27/11/2003

Bectu issues slams sale of BBC Technology

The BBC are to sell their wholly-owned commercial subsidiary BBC Technology, subject to final approval by DCMS Secretary of State Tessa Jowell.

The move, which follows a report that predicted potential annual savings of between £20-£30m if services were outsourced, prompted Bectu to condemn the plans as: "Worse than selling the family silver, they're trying to give away the BBC's entire nervous system." Union representatives are to meet with BBC management on December 2 to make their feelings known.

As recommended by an internal strategic review, the BBC are to conduct an EU procurement process in which the winner would buy BBC Technology and, as part of that process, take on the 1400 staff currently employed.

Inevitably, the announcement raised fears of job losses, but the BBC maintain that the company can attract bids from "major technology businesses with scale and expertise" that will offer "growth opportunities for the staff."

In fact, the BBC say that one motive behind the sale was a desire to avoid "substantial job losses" that would have been necessary for the subsidiary to remain competitive.

Seeking to reassure staff, BBC Director-General Greg Dyke said: “While some BBC Technology staff will feel worried about the prospect of change, we’ve reached the conclusion that this is a win/win situation for the BBC and the staff.

“This way the staff will continue working on BBC business, but at the same time BBC Technology, which has been very successful at winning outside contracts, will get the capital injection it needs to expand further, albeit in someone else’s ownership.

"A major factor in this process will be ensuring that we make employment terms a priority and future pension arrangements will be an important issue for the BBC during the commercial negotiations.
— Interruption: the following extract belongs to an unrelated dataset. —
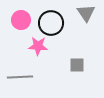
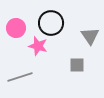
gray triangle: moved 4 px right, 23 px down
pink circle: moved 5 px left, 8 px down
pink star: rotated 12 degrees clockwise
gray line: rotated 15 degrees counterclockwise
Obviously, we will be consulting fully with staff and Bectu.”

Bectu, however, were less than enthusiastic. Despite Mr Dyke's personal pledge on pensions and employment rights, Bectu fear that any new owner is "likely to prune staff to meet the savings target once they take the company over, and might not offer severance terms comparable with the BBC's."

They also expressed concern over the risk posed to BBC activities by handing control of communication and IT networks over to a private company, and their belief that the subsidiary is already offering the BBC value for money. They are to demand evidence that private suppliers could charge less.

Some observers believe that the sale of BBC Technology signals a failure of Greg Dyke's BBC vision, a notion refuted by the subsidiary's Managing Director, Ann Wilson. She said: “BBC Technology is, by any standards, a success story. Since creation, we have moved into profit within three years and, through the dedication of our staff, have improved the contribution that technology is making to the BBC. We welcome the opportunity that the procurement and sale will bring, as it will allow us to grow our products and services in a dynamic technology environment.”

Roger Flynn, CEO of BBC Ventures, said: “BBC Technology has delivered great value to the BBC and this deal will ensure that we are adding even greater value. The dedication and commitment of the staff has resulted in an impressive performance over the last two years in a difficult market.”

Mr Flynn also announced his intention to leave the BBC in spring 2004. He said: “I am pleased with the turnaround of BBC Ventures Group. All the businesses are now profitable and in a strong position to evolve further. By next spring the plan I put in place will be completed and the group ready to move to the next phase of development. It is therefore a natural moment for me to seek a new commercial challenge and I am satisfied that I will be leaving BBC Ventures in good shape.”

Thanking Mr Flynn for his contribution, Greg Dyke said Mr Flynn had been "instrumental in the decision to sell BBC Technology."

The procurement process is due to be completed by Autumn next year, and the BBC say they have no plans to sell any other commercial subsidiaries.

The BBC's commercial subsidiaries have long been a controversial subject among other broadcasters, who argue that the BBC have become too dominant due to a combination of ratings grabbing programming, commercial dealings and the licence fee.